I don't know the original wording, but she said it somehow like that: "Perfection in a man is something that you can admire - but not love" (Jeanne Moreau)
I'm not looking for perfect, if you read the list, I'm looking for equitable. An equal partner. That is what the paragraph below the standards elaborates one. I believe you read it too quickly perhaps. The caveats are the most important part. The very topic post is the bare bones description. If you want the real meat and thinking behind it, I suggest that you read the rest of my comments.
I agree. My theory above is in perfect agreement with that statement. It may be an elaboration, but it does not contest with that statement. It's one of those things that I've thought about very carefully. It's hard to accept because it contains things that people espouse as evil: judging based on looks, etc. But that is not the entire or even a substantial foundation of it. It is necessary, and proper when looked at holistically.
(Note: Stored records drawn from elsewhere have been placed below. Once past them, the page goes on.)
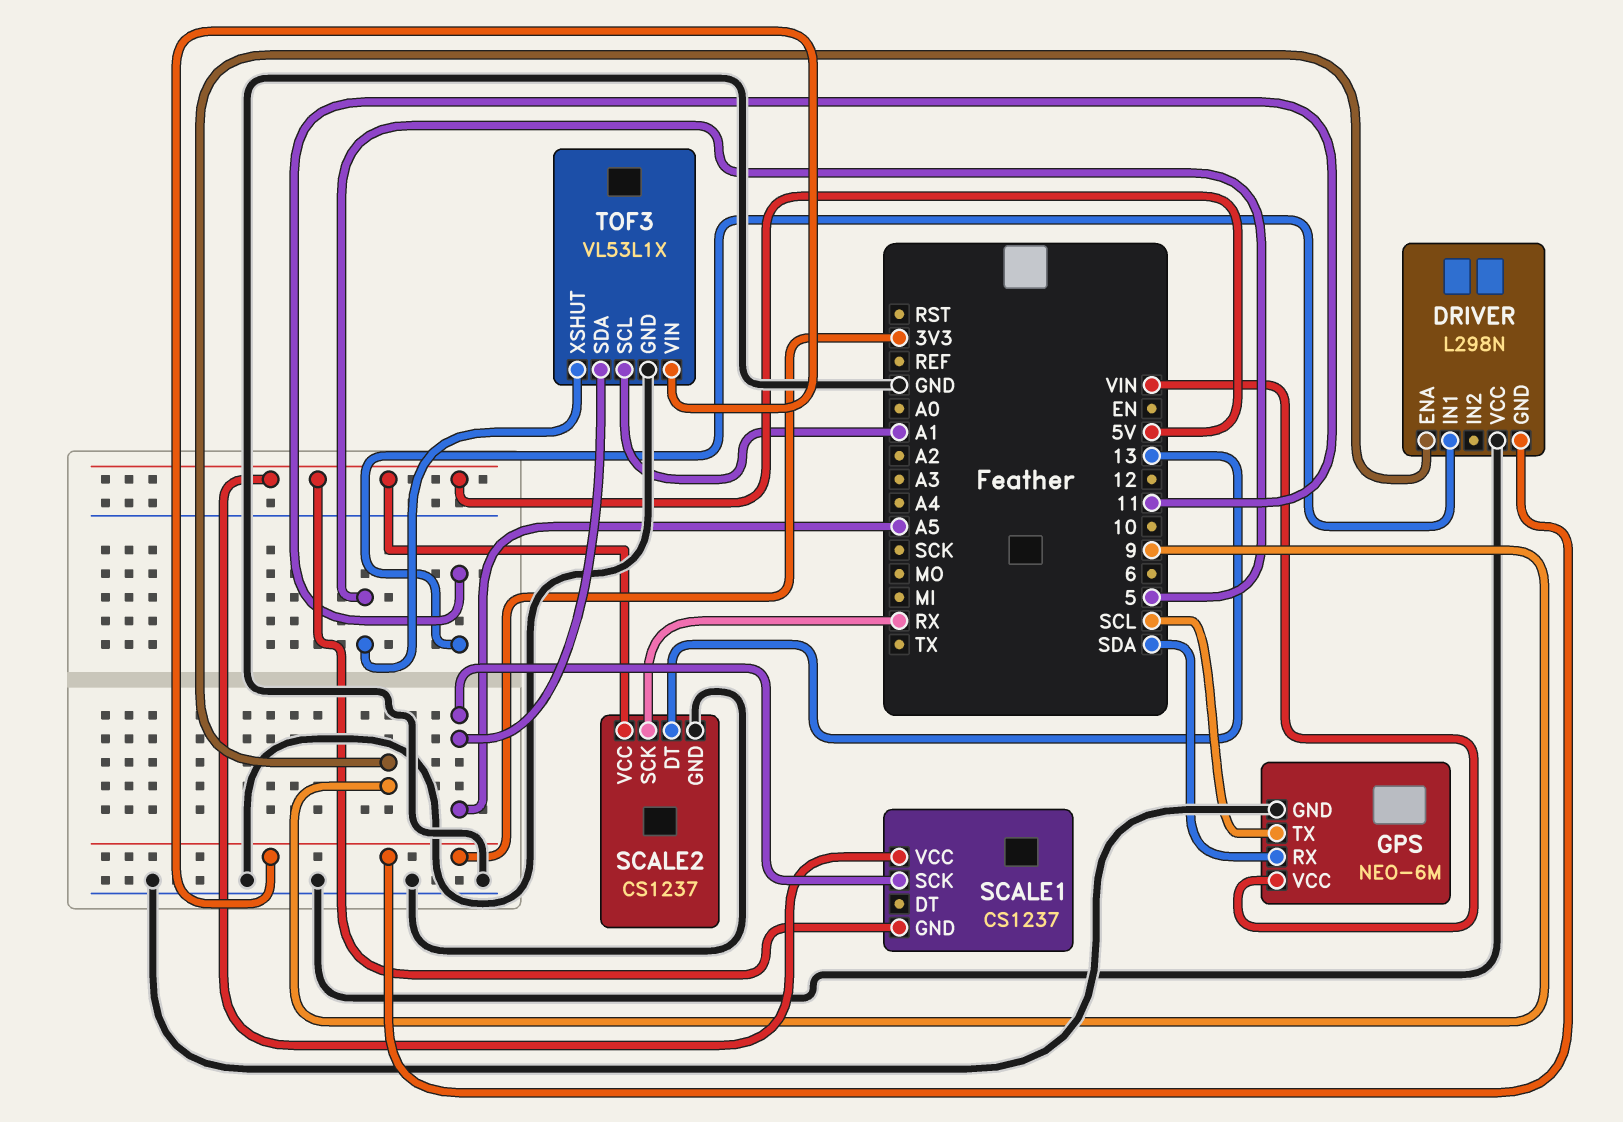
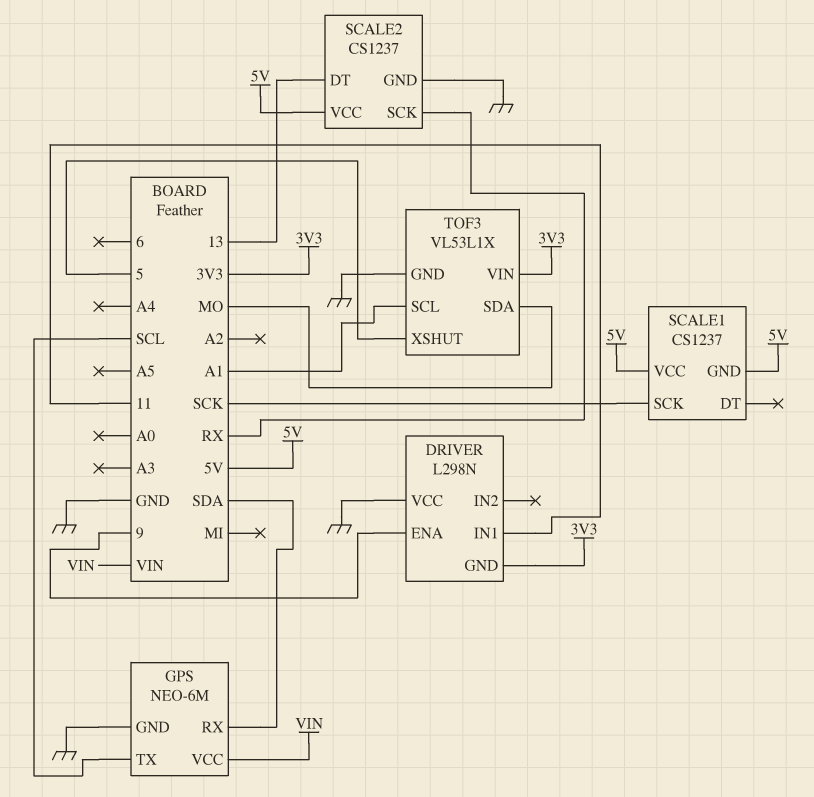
SCALE1 pin SCK: A5 -> SCK
TOF3 pin SDA: A5 -> MO

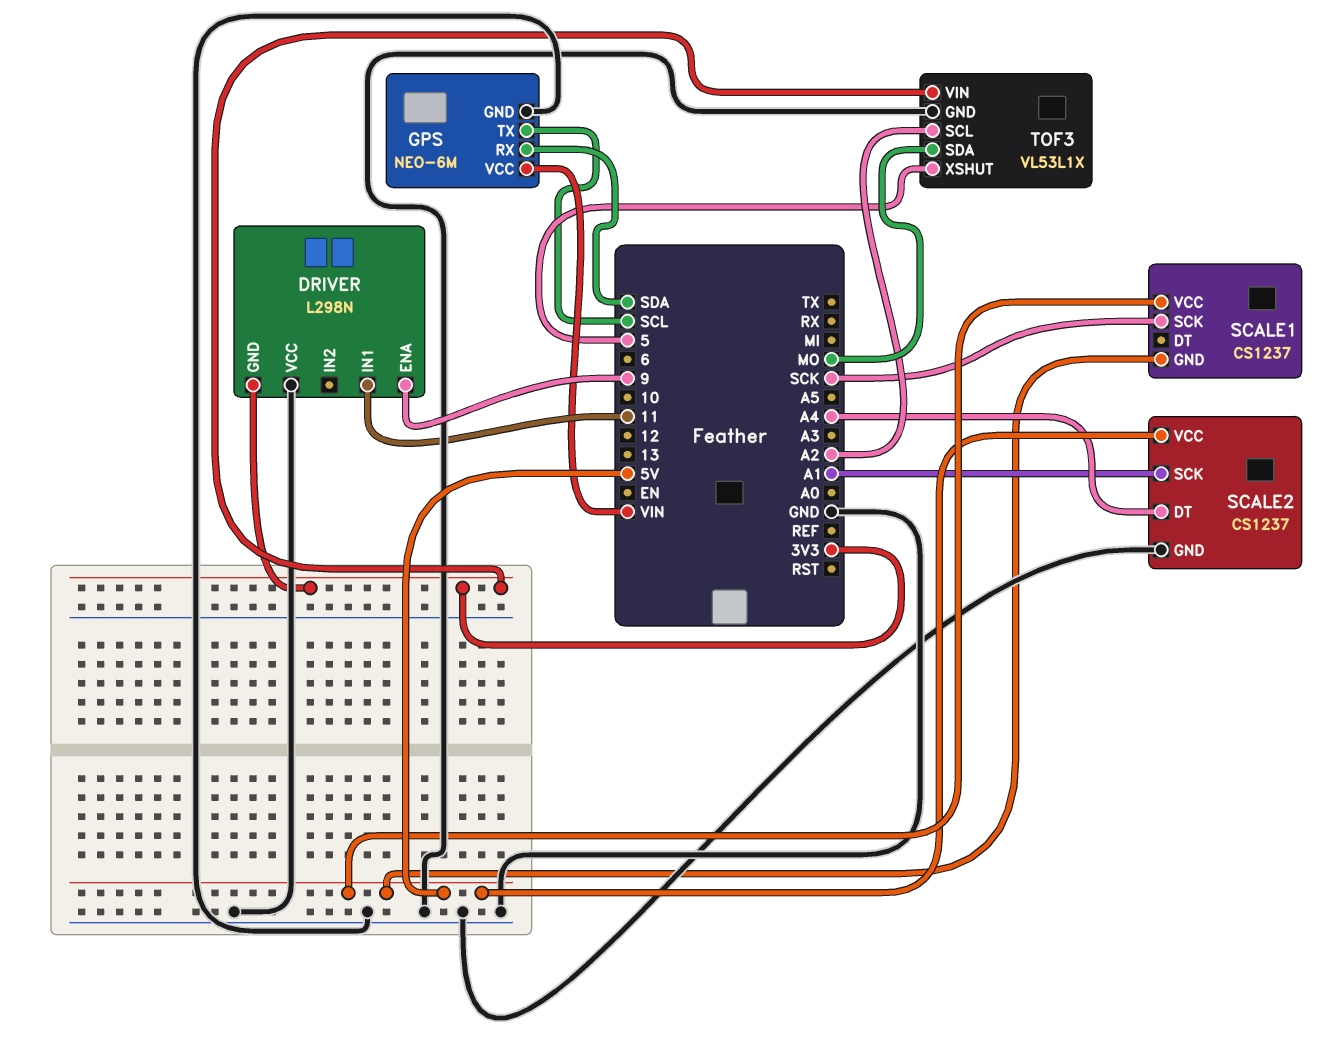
SCALE2 pin DT: 13 -> A4
SCALE2 pin SCK: RX -> A1
TOF3 pin SCL: A1 -> A2

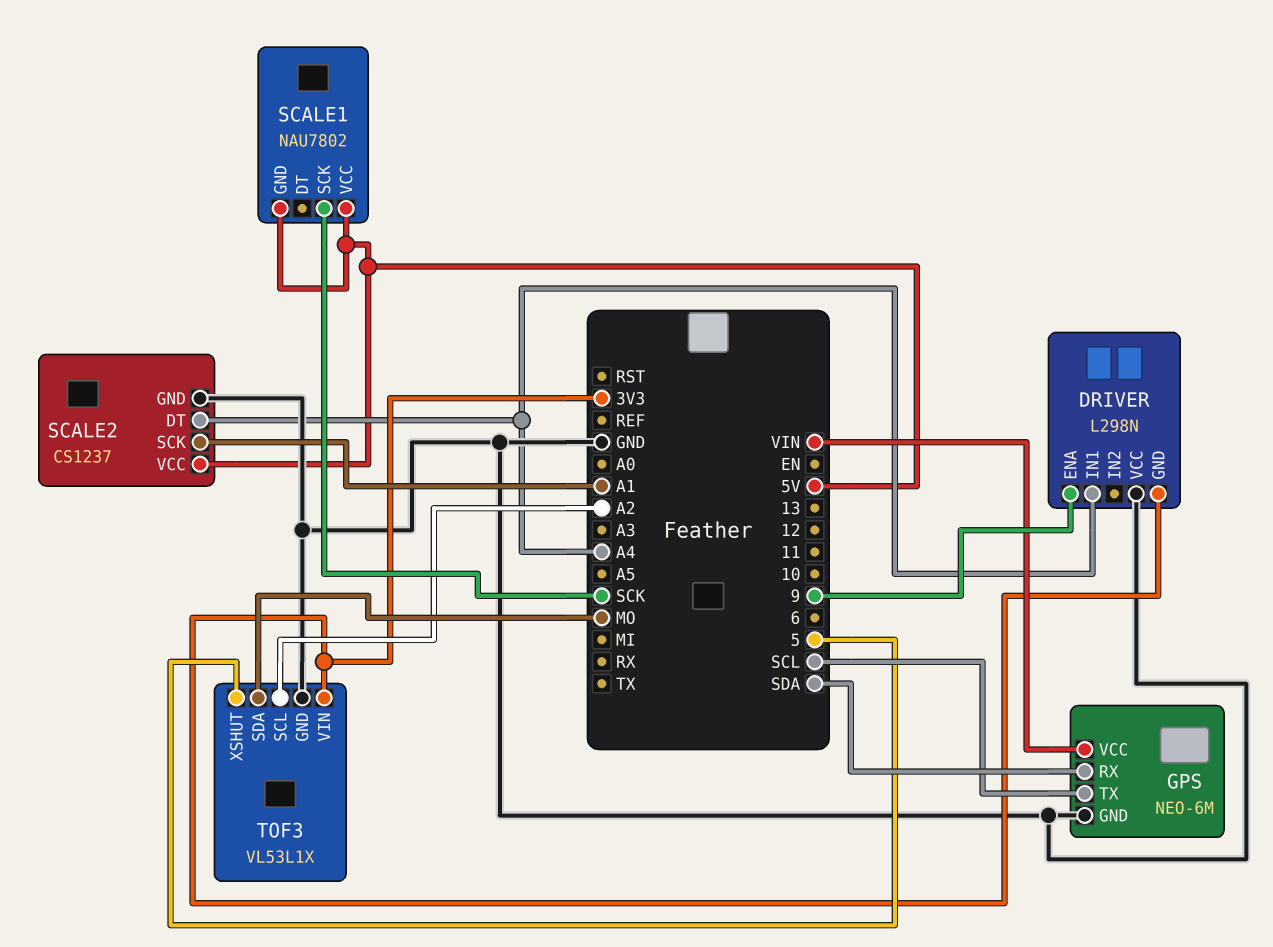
DRIVER pin IN1: 11 -> A4
SCALE1: CS1237 -> NAU7802

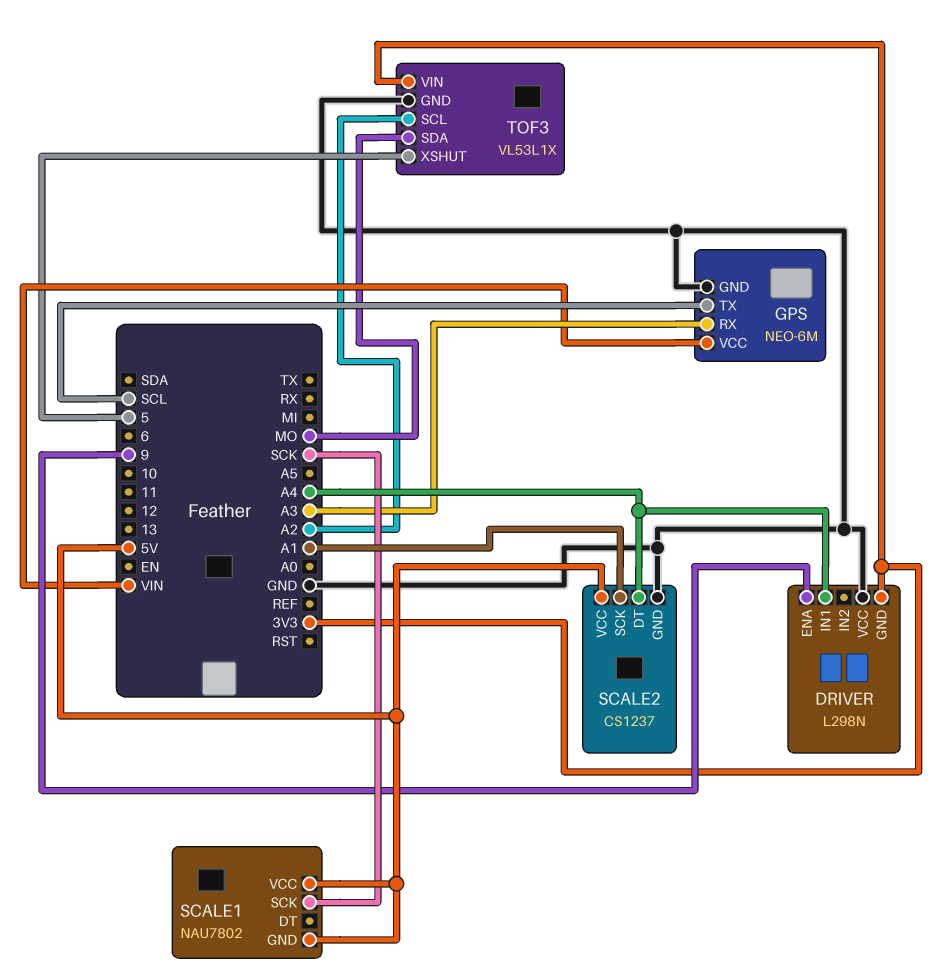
GPS pin RX: SDA -> A3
The theory basically is this: I vow to find an equal rather than an inferior, whom I can not respect, or a superior whom I can not attain.(Though attain is not the correct word "earn" would be more proper.)
If I followed your criteria in most points, I would have to dump my boyfriend (I won't). The only ones that matter are under 4 (Personality) and I'm not too sure about "morality" as an issue. By the way, what is "facial symmetry"? Or "facial conformity to social norms"? :eek: And celibacy is rarely a good thing. Pipes rust and sperm cells get old. You might forget the pin or password once you find Mr. Right.
I'll give it a week, then you'll shag someone not even close to this artificial requirements list. Haven't you got better things to do in your spare time?
I think most people take issue with this because it just sounds / feels / seems so cold and clinical. Love doesn't work like that. Once you've found someone that meets these standards, THEN you have to have them feel the same way about you. At the same time, I understand that we will often find a partner who is our equal in many respects - or has good points and bad points that offset each other to where we are comfortable taking them as a partner. And everyone will have different standards - but if one is being realistic, those standards will be in line with what they themselves have to offer. But in the mean time... why a vow of celibacy? There's Mr. Right and then there's Mr. Right Now. :icon_wink Some of the qualities you're looking to evaluate aren't things you can simply observe by looking at a person. You need to get to know them and spend time with them. Perhaps even get intimate with them to really determine if they are compatible.